The un-sustainability of public finances is an issue that Italy can’t manage to tackle since the Seventies of last century. On September 1, 1974, Italy had to borrow from West Germany the money needed to stave off complete collapse but had to give up the Bank of Italy‘s gold holdings as collateral. There is a number of reasons why the country in just a few years transformed itself from a healthy economy with a strong currency into a debt distressed one, the main possibly being a political class totally un-educated to manage a complex modern industrial nation, who overspent taxpayers’ money in order to gain and maintain political consensus. Just to mention an example, a Christian Democrat government in 1963, when the economy was just booming, passed a law allowing people to retire after just 15 years of work – and take a lifelong pension. Such as a measure, along with several others, paved the way for the public debt to skyrocket in the decades to come.
There were several attempts to halt the out of control public deficit late in last century and early in the current one, always linked to the need to comply with Europe’s monetary and economic constraint, but they were regularly abandoned as soon as some tangible result was achieved. International financial crisis, like the oil shocks or most recently the Lehman blow-up, acted obviously as a catalyst for a new Italian debt panic selling wave. Nowadays the nation’s state debt passed the two trillion euros threshold with the government struggling to cut expenses and promise privatizations –as usual. Maybe that’s the right time, the post war political class is at its third generation and possibly more aware of the importance of economics in ruling a country.
In the early years of the euro the situation of the country’s debt marked some improvement while grew the appetite of international investors for Italy’s securities. Over those years, Italy managed to extend the average duration of the debt to over 7-year, one of the longest among industrialized countries. Before Lehman, some 60% of the debt was into foreign hands with the remaining held in Italian pockets. Today is quite the opposite, as the country’s banking system filled the gap, and is now paying a dear price for that in terms of asset quality. In other words, the vicious circle of the debt infected the banking system, which before Lehman was seen as one of the soundest in Europe and even after the subprime crisis was less impacted than those of Spain, UK, Germany (no state bailout for banks in Italy). The real trouble for banks arrived only in 2011 with the sovereign debt crisis.
But, there is to say, Italians somewhat loved their huge state debt too. All through the Seventies and the Eighties it provided them with generous double digit interest payment and with the arrival of the euro, and with interest rates falling near zero, many sighed for the end of the good times bonanza. After all, in the last three years the crisis had some not unwelcomed aspect for Italians, the comeback of appealing interest payments from the BTPs they own and continue to buy regularly at every Treasury auction.

• Source data:
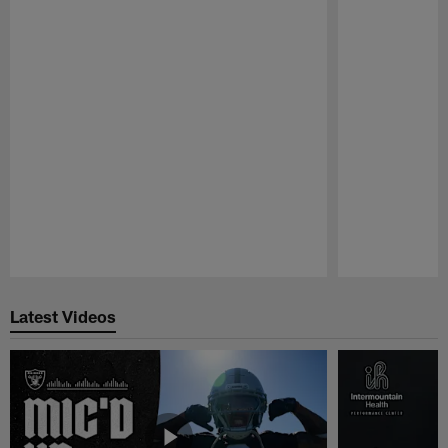
Pause
Play
Latest Videos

• To do:
- a) Duplicate the portion of the text on Italy's public debt between "There were several" and "ruling a country.", inclusive.
- b) According to the text on Italy's public debt, what share of the debt was in foreign hands before Lehman?
You won't need the listing.

• Task responses:
- a)
There were several attempts to halt the out of control public deficit late in last century and early in the current one, always linked to the need to comply with Europe’s monetary and economic constraint, but they were regularly abandoned as soon as some tangible result was achieved. International financial crisis, like the oil shocks or most recently the Lehman blow-up, acted obviously as a catalyst for a new Italian debt panic selling wave. Nowadays the nation’s state debt passed the two trillion euros threshold with the government struggling to cut expenses and promise privatizations –as usual. Maybe that’s the right time, the post war political class is at its third generation and possibly more aware of the importance of economics in ruling a country.

- b) Some 60%.